List each line in the listing below that contains the string "slice", copying each one in full.

Chart analysis data:
────────────────────────────────────────
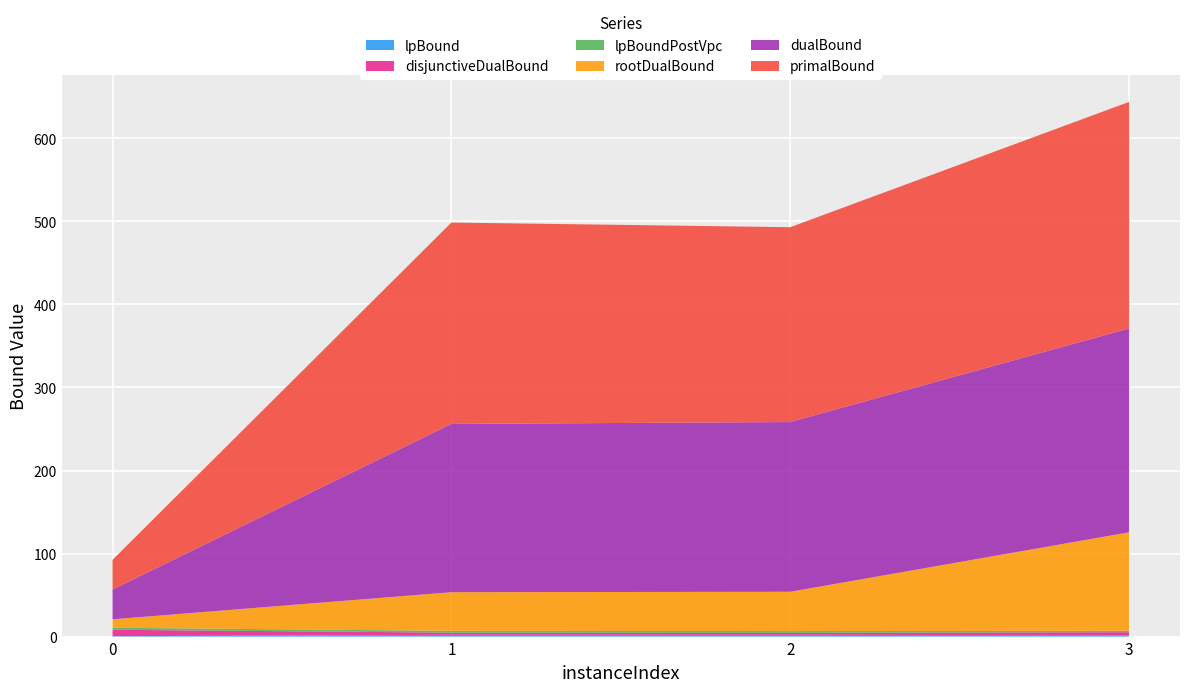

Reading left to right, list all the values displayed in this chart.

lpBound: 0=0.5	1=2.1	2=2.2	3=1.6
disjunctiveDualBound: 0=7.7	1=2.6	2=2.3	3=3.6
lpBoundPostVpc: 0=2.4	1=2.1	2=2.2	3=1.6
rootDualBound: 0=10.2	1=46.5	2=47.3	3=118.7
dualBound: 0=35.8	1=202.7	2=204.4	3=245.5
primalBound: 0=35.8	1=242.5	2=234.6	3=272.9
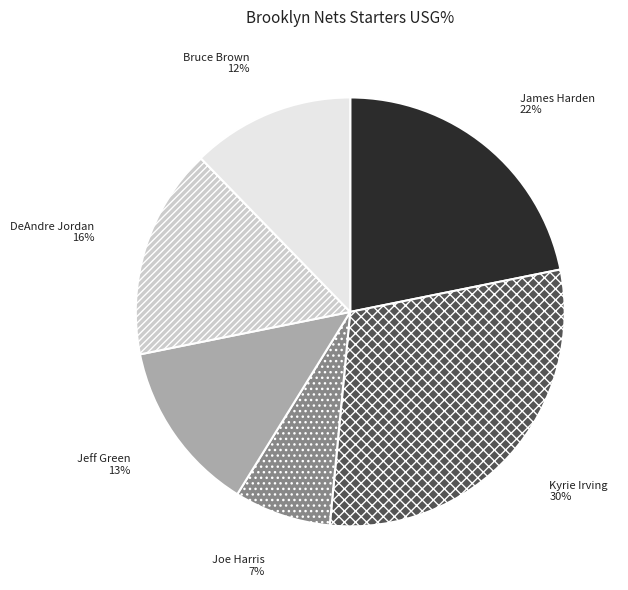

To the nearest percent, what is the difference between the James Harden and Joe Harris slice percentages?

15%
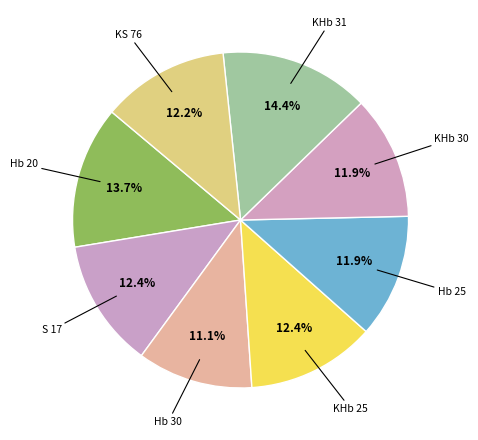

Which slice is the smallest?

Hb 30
────────────────────────────────────────
#### Your response:
To the nearest percent, what is the difference between the James Harden and Joe Harris slice percentages?
Which slice is the smallest?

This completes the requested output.